In the late 90’s, homosexuality and gender-fluidity were even less understood than they are now. There was no active LGBTQ movement in india, as it exists today. In 1996, Deepa Mehta’s Fire was released amidst much criticism from both conservative right-wing groups and feminists, albeit for different reasons. Rath Vanita and Saleem Kidwai’s seminal work Same Sex Love in India, which explored the presence of same sex love in Indian mythology and literature, was also published only in 2000. So perhaps it would not be wrong to say that women might have only expressed their love for each other within the pages of private diaries and love letters, which were kept hidden. After all, a record only exists if it is visible to the public eye. Much like Facebook statuses and tweets today?

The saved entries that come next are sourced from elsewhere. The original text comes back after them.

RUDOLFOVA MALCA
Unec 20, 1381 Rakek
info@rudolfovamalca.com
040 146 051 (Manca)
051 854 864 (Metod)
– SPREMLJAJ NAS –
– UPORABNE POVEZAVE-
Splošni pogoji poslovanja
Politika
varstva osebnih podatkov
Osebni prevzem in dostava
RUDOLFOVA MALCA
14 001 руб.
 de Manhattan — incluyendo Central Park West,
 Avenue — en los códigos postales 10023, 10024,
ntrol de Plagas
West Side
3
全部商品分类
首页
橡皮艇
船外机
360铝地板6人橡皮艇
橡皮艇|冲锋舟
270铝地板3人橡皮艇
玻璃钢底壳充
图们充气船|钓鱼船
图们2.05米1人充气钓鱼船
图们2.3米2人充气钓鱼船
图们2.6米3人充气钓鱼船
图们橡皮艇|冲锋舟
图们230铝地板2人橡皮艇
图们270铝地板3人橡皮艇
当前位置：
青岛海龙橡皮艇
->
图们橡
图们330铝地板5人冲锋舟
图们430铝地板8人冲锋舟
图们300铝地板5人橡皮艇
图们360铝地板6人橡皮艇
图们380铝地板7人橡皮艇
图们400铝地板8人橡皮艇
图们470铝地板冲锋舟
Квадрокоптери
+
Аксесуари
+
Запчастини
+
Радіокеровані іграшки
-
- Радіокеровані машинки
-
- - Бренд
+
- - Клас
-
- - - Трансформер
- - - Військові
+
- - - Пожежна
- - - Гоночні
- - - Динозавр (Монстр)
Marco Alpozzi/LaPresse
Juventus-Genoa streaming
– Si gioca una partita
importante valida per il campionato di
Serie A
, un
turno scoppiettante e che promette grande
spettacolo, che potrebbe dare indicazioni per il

Although people living in cosmopolitan cities like Mumbai and Bengaluru may be better empowered today to speak about their private and unique experiences of love and sex, in much of India the scenario isn’t that different, really, from the 1990s. Rao says she tried out an online dating site, and kept changing her partner preferences to see how people would respond. The experience gave her an insight into the dynamics of same-sex relationships in tier-2 cities in states like Gujarat. “There is a desperation in them to find someone who is like them, someone who can help them figure out what is going on. This made me feel more than anything that this story needs to be told, so we can reach out to these people and provide some affirmation,” says Rao.